An MRI scan can be valuable for detecting space-occupying lesions as the cause of TTS.6 Moreover, MRI can also be helpful for identifying or ruling out concomitant pathologies such as plantar fasciitis. In our study, MRI was performed in 40% of the nonsurgical group and 55% of the surgical group patients. In the present study, every patient who was clinically diagnosed with TTS received a US-guided injection. Therefore, US imaging of the tarsal tunnel was already performed along with the injections and this alleviated the need for additional imaging. It is worth noting that significantly more patients in the nonsurgical group had MRI findings of plantar fasciitis compared with the surgical group (38% versus 11%, respectively; P = .009). This finding underlines the importance of considering plantar fasciitis in differential diagnosis and identifying it as a pathology that can be found along with TTS. In the surgical group, four patients had space-occupying lesions in the tarsal tunnel including accessory flexor digitorum longus (two patients), ganglion cyst (one patient), and exostosis (one patient). Although MRI can confirm the presence of space-occupying lesions, PTN may appear normal on imaging when no specific focal masses are present in the tarsal tunnel.17 Additional MRI findings such as focal fatty atrophy of the abductor digit minimi, may suggest entrapment of the first branch of the lateral plantar nerve (Baxter’s neuropathy).18 We do not routinely order MRI for evaluation of tarsal tunnel syndrome. Ultrasound imaging during injection into the tarsal tunnel can be sufficient to suggest plantar fascia involvement which occasionally leads to further advanced imaging prior to surgical treatment.

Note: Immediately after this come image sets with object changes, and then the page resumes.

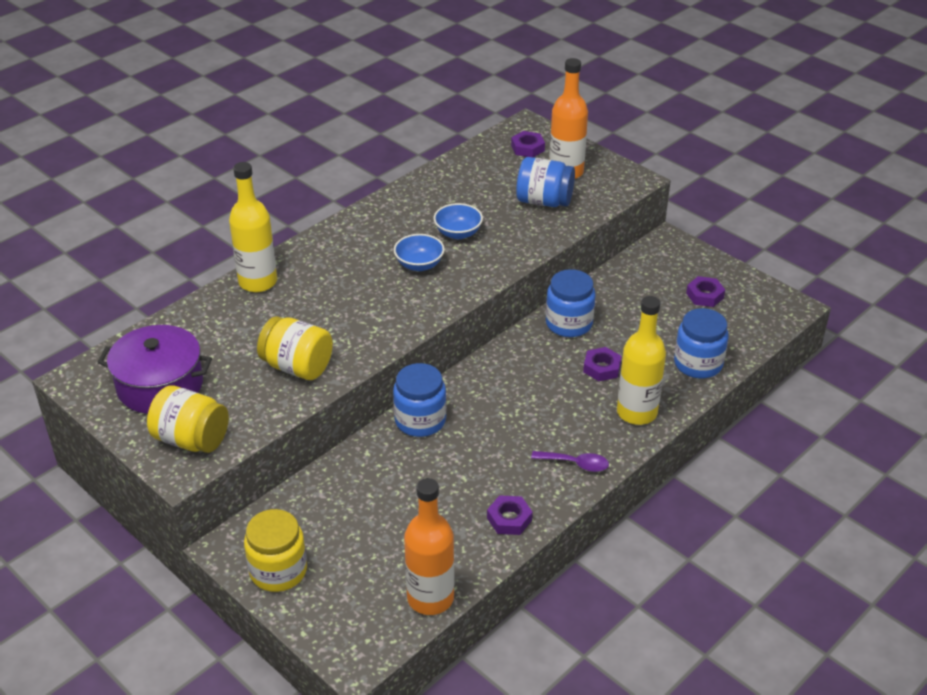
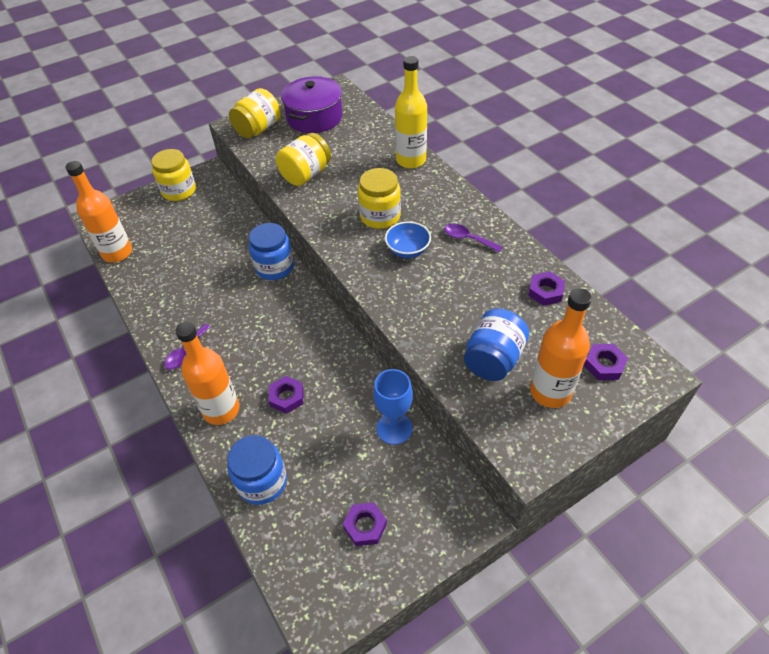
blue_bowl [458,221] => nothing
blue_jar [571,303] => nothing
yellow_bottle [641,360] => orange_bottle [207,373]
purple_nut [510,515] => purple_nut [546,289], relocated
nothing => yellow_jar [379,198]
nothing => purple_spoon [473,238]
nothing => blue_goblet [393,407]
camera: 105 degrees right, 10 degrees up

The present study had some weaknesses that are inherent to the retrospective study design. The patients in the nonsurgical group were not followed regularly for a standard time period after the injections, and the outcomes of surgical TTR were not evaluated using standard scoring systems. However, including a large number of patients with TTS, a standard US-guided injection protocol, and having a group of surgically treated patients after injections for comparison were the strengths of this investigation.

CONCLUSION

The current study suggests that TTS is more commonly seen in women. The US-guided injection of anesthetics with corticosteroids into the tarsal tunnel can be a safe and effective nonsurgical treatment option for patients with TTS. Our results indicate that nonsurgical treatment may more commonly fail in younger patients. In patients who fail to respond to nonsurgical treatment, TTR may provide for the complete resolution of signs and symptoms in the majority of the cases.


Authors’ contributions

KA, preparation of the outline, data collection, manuscript writing, preparation of the tables and figures; BS, data collection, manuscript reviewing and editing; JP, preparation of the tables and figures, manuscript reviewing and editing; VP and TC, manuscript writing, reviewing and editing; JP, preparation of the outline, manuscript writing, reviewing and editing.

Conflict of Interest Statement

The authors have no conflicts of interest to declare.

Funding Statement

This research received no specific grant from any funding agency in the public, commercial, or not-for-profit sectors.